Jaap Buitendijk/Warner Bros. Ryan Gosling and Margot Robbie in 'Barbie'
ACTRESS: Margot Robbie, Barbie — Before you freak out and banish us to Weird Barbie's basement that smells like soup, hear us out. Robbie is still very much a contender in the race, and we fully expect her to land among the Academy's eventual nominees for Best Actress, but, at this moment, the buzz around summer blockbusters (like Barbie and Oppenheimer) tends to cool as the festivals usher in shiny new contenders. Robbie's campaign has yet to reach its peak, so look out for her to soar in the weeks ahead, but all of the focus right now appears to be on emerging performances from Stone, Spaeny, Carey Mulligan (Maestro), and Lily Gladstone (Killers of the Flower Moon), but once the novelty of festival praise wears off outside of the seasonal vacuum, the strengths of Robbie's work — coupled with her producing hand in making Barbie happen in the first place — will surge and make the awards trail a pink Barbie world once again.

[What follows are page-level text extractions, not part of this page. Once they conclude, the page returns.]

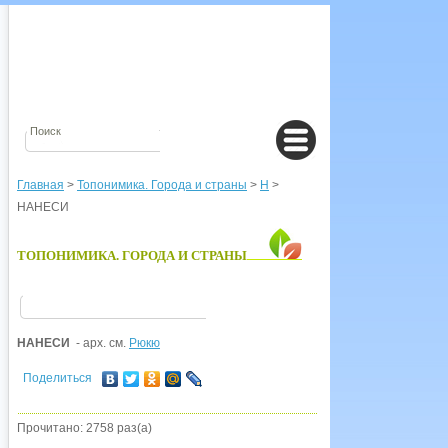
Главная
>
Топонимика. Города и страны
>
Н
>
НАНЕСИ
ТОПОНИМИКА. ГОРОДА И СТРАНЫ
НАНЕСИ
- арх. см.
Рюкю
Поделиться
Прочитано: 2758 раз(а)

Netflix Bradley Cooper as Leonard Bernstein in 'Maestro'
On the horizon:
The New York Film Festival kicks off on Friday, with many of the usual suspects in the race so far (Maestro, Anatomy of a Fall, Poor Things, Priscilla, The Zone of Interest) hitting this end of the circuit. Fringe hopefuls including Andrew Haigh's All of Us Strangers and Todd Haynes' May December could get a boost from NYFF screenings as well.